*** Opening Dataset entries ***
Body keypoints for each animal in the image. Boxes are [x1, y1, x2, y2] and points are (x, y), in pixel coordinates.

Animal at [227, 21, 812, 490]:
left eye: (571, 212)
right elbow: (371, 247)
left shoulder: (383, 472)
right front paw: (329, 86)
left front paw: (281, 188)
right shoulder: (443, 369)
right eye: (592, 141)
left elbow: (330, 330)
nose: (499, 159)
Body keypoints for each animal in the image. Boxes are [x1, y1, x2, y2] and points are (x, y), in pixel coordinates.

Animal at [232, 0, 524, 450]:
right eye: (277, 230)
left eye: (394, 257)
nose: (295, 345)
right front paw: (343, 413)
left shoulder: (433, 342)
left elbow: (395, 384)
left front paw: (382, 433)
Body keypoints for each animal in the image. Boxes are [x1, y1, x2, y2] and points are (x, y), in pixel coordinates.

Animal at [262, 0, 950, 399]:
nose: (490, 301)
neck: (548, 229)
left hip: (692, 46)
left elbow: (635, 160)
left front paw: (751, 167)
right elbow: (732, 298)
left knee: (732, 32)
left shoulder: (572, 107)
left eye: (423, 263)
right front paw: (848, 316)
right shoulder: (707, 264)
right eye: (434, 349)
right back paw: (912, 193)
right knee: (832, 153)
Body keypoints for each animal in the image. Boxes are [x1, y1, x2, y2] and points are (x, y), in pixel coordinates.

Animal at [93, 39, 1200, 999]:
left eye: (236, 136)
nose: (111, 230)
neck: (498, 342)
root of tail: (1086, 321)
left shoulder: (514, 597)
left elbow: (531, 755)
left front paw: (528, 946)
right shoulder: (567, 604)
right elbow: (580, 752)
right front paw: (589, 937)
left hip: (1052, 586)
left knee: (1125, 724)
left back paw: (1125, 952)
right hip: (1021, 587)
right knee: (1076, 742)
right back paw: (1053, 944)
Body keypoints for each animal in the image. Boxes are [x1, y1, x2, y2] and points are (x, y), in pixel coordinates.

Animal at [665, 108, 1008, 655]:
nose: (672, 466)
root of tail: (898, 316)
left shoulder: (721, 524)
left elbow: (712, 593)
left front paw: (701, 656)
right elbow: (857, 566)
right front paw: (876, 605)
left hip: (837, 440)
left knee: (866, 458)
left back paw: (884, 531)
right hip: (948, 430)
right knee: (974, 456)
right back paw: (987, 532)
*** Closing Dataset entries ***
*** Opening Dataset entries ***
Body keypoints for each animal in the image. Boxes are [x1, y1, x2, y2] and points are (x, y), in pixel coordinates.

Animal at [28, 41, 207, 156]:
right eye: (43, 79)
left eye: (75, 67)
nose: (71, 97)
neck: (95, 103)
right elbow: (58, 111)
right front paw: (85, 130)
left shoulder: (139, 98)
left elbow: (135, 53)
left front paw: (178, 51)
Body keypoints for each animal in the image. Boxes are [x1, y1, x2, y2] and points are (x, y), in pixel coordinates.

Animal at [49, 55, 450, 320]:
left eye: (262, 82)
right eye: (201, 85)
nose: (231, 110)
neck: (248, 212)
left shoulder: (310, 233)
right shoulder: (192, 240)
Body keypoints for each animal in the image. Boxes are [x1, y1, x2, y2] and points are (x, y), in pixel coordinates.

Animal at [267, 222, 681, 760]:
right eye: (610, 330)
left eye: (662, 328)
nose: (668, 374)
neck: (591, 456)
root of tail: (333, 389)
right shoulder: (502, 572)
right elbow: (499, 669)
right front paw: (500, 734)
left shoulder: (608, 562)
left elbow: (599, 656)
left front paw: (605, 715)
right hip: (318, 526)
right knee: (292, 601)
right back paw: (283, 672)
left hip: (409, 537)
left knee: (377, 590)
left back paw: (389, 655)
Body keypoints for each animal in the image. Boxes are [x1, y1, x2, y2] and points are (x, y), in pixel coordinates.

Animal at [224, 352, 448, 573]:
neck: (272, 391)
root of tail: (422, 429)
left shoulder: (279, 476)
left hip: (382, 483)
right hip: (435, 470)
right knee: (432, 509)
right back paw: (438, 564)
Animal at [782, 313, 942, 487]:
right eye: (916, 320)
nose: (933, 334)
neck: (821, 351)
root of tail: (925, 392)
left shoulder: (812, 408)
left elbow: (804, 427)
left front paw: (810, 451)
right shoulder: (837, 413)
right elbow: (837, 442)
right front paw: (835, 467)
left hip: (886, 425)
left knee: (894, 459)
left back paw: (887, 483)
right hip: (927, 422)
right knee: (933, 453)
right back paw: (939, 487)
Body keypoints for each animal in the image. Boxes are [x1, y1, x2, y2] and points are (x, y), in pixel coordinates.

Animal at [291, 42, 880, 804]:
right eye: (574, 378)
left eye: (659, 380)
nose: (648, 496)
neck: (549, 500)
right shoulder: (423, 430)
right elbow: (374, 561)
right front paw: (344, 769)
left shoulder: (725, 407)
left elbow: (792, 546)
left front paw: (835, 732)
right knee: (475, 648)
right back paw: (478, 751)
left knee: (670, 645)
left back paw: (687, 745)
*** Closing Dataset entries ***
*** Opening Dataset entries ***
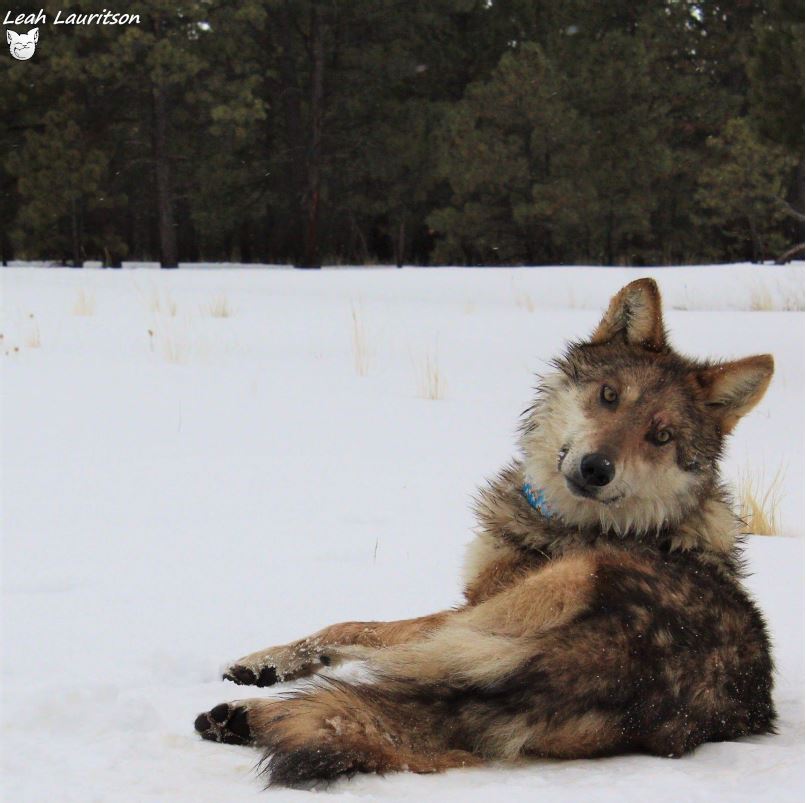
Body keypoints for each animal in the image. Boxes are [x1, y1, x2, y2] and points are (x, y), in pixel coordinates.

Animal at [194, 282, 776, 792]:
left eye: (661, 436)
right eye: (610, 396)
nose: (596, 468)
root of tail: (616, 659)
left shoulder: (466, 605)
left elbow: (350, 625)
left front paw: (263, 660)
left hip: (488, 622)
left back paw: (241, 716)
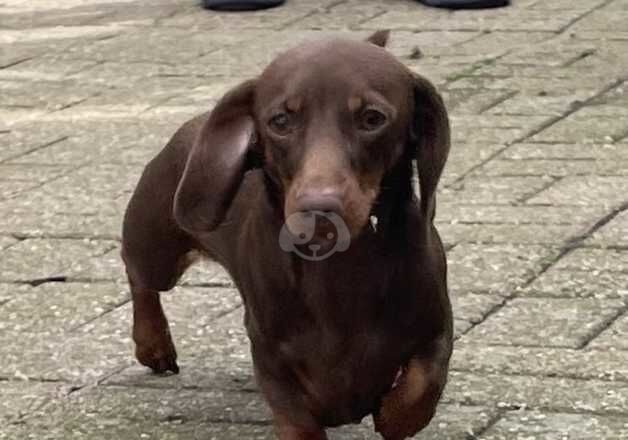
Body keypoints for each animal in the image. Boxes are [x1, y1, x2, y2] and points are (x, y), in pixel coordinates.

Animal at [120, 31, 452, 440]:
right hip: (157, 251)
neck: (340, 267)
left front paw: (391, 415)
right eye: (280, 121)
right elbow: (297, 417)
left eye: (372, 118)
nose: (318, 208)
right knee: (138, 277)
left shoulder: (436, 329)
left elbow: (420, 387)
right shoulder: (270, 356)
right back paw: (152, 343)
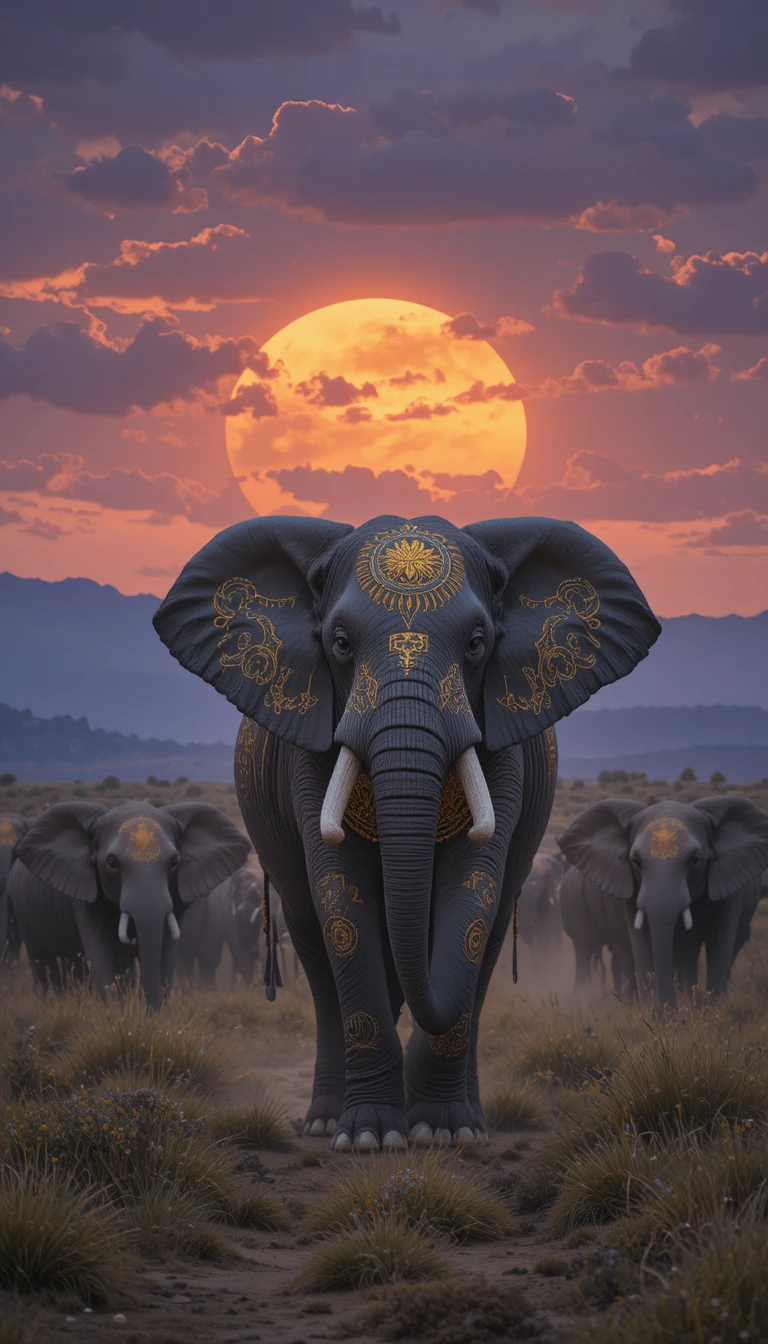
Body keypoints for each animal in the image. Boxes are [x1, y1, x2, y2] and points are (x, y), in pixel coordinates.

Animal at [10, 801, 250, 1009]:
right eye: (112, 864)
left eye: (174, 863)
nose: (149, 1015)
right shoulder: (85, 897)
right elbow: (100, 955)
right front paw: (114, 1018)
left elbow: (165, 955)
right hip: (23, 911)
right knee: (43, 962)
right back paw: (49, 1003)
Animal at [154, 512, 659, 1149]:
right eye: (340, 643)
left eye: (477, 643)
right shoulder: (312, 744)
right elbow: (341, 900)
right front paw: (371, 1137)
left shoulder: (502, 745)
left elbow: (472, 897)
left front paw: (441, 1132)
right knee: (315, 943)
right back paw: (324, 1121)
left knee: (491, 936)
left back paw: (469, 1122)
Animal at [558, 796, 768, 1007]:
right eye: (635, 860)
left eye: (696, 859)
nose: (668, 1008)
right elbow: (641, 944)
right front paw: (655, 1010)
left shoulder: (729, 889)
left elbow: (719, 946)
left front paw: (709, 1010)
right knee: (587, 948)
*** Closing Dataset entries ***
● What this task involves: Pick every line containing the word "neck" out of the material, and copy those lines.

● Result of the exercise:
neck: (548, 229)
neck: (498, 342)
neck: (95, 103)
neck: (248, 212)
neck: (591, 456)
neck: (272, 391)
neck: (821, 351)
neck: (549, 500)
neck: (340, 267)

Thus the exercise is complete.